*** Opening of Raw data ***

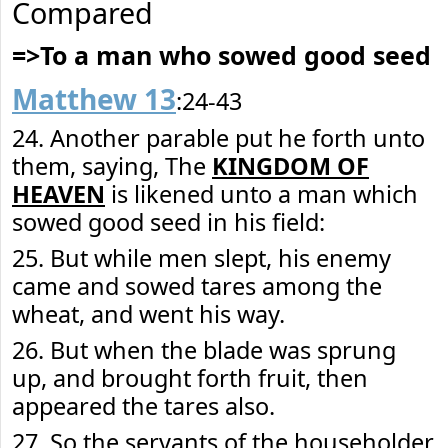
Compared
=>To a man who sowed good seed
Matthew 13
:24-43
24. Another parable put he forth unto
them, saying, The
KINGDOM OF
HEAVEN
is likened unto a man which
sowed good seed in his field:
25. But while men slept, his enemy
came and sowed tares among the
wheat, and went his way.
26. But when the blade was sprung
up, and brought forth fruit, then
appeared the tares also.
27. So the servants of the householder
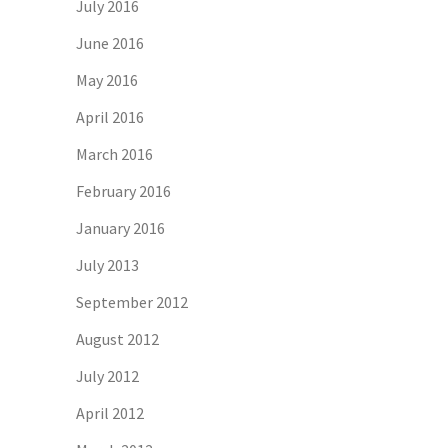
July 2016
June 2016
May 2016
April 2016
March 2016
February 2016
January 2016
July 2013
September 2012
August 2012
July 2012
April 2012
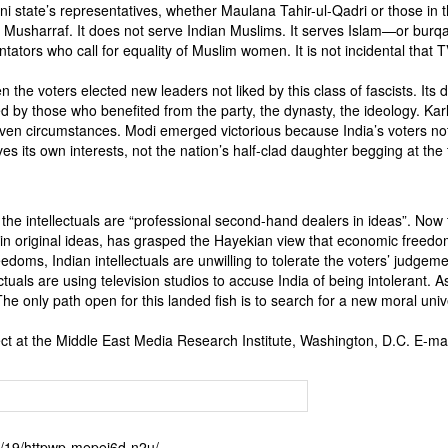
tani state’s representatives, whether Maulana Tahir-ul-Qadri or those in 
Musharraf. It does not serve Indian Muslims. It serves Islam—or burqa,
tators who call for equality of Muslim women. It is not incidental that 
n the voters elected new leaders not liked by this class of fascists. Its d
ned by those who benefited from the party, the dynasty, the ideology. Kar
iven circumstances. Modi emerged victorious because India’s voters no
rves its own interests, not the nation’s half-clad daughter begging at the t
the intellectuals are “professional second-hand dealers in ideas”. Now 
 in original ideas, has grasped the Hayekian view that economic freedo
reedoms, Indian intellectuals are unwilling to tolerate the voters’ judgeme
ectuals are using television studios to accuse India of being intolerant. A
 The only path open for this landed fish is to search for a new moral uni
ect at the Middle East Media Research Institute, Washington, D.C. E-mai
1/19/httpwp-mepei6d-n2u/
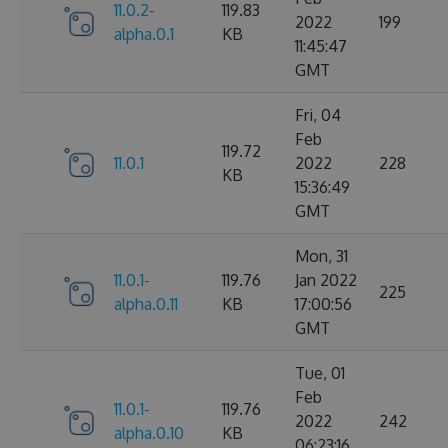
11.0.2-
119.83
2022
199
alpha.0.1
KB
11:45:47
GMT
Fri, 04
Feb
119.72
11.0.1
2022
228
KB
15:36:49
GMT
Mon, 31
11.0.1-
119.76
Jan 2022
225
alpha.0.11
KB
17:00:56
GMT
Tue, 01
Feb
11.0.1-
119.76
2022
242
alpha.0.10
KB
06:23:16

*** Close of Raw data ***

Work item
Give the text read from all of the records above as a JSON list of strings, one string per line, with blank lines omitted. Leave the pictures out of the answer.

Solution to the problem
[
  "Compared",
  "=>To a man who sowed good seed",
  "Matthew 13",
  ":24-43",
  "24. Another parable put he forth unto",
  "them, saying, The",
  "KINGDOM OF",
  "HEAVEN",
  "is likened unto a man which",
  "sowed good seed in his field:",
  "25. But while men slept, his enemy",
  "came and sowed tares among the",
  "wheat, and went his way.",
  "26. But when the blade was sprung",
  "up, and brought forth fruit, then",
  "appeared the tares also.",
  "27. So the servants of the householder",
  "July 2016",
  "June 2016",
  "May 2016",
  "April 2016",
  "March 2016",
  "February 2016",
  "January 2016",
  "July 2013",
  "September 2012",
  "August 2012",
  "July 2012",
  "April 2012",
  "tani state’s representatives, whether Maulana Tahir-ul-Qadri or those in ",
  "Musharraf. It does not serve Indian Muslims. It serves Islam—or burqa,",
  "tators who call for equality of Muslim women. It is not incidental that ",
  "n the voters elected new leaders not liked by this class of fascists. Its d",
  "ned by those who benefited from the party, the dynasty, the ideology. Kar",
  "iven circumstances. Modi emerged victorious because India’s voters no",
  "rves its own interests, not the nation’s half-clad daughter begging at the t",
  "the intellectuals are “professional second-hand dealers in ideas”. Now ",
  " in original ideas, has grasped the Hayekian view that economic freedo",
  "reedoms, Indian intellectuals are unwilling to tolerate the voters’ judgeme",
  "ectuals are using television studios to accuse India of being intolerant. A",
  " The only path open for this landed fish is to search for a new moral uni",
  "ect at the Middle East Media Research Institute, Washington, D.C. E-mai",
  "1/19/httpwp-mepei6d-n2u/",
  "11.0.2-",
  "119.83",
  "2022",
  "199",
  "alpha.0.1",
  "KB",
  "11:45:47",
  "GMT",
  "Fri, 04",
  "Feb",
  "119.72",
  "11.0.1",
  "2022",
  "228",
  "KB",
  "15:36:49",
  "GMT",
  "Mon, 31",
  "11.0.1-",
  "119.76",
  "Jan 2022",
  "225",
  "alpha.0.11",
  "KB",
  "17:00:56",
  "GMT",
  "Tue, 01",
  "Feb",
  "11.0.1-",
  "119.76",
  "2022",
  "242",
  "alpha.0.10",
  "KB",
  "06:23:16"
]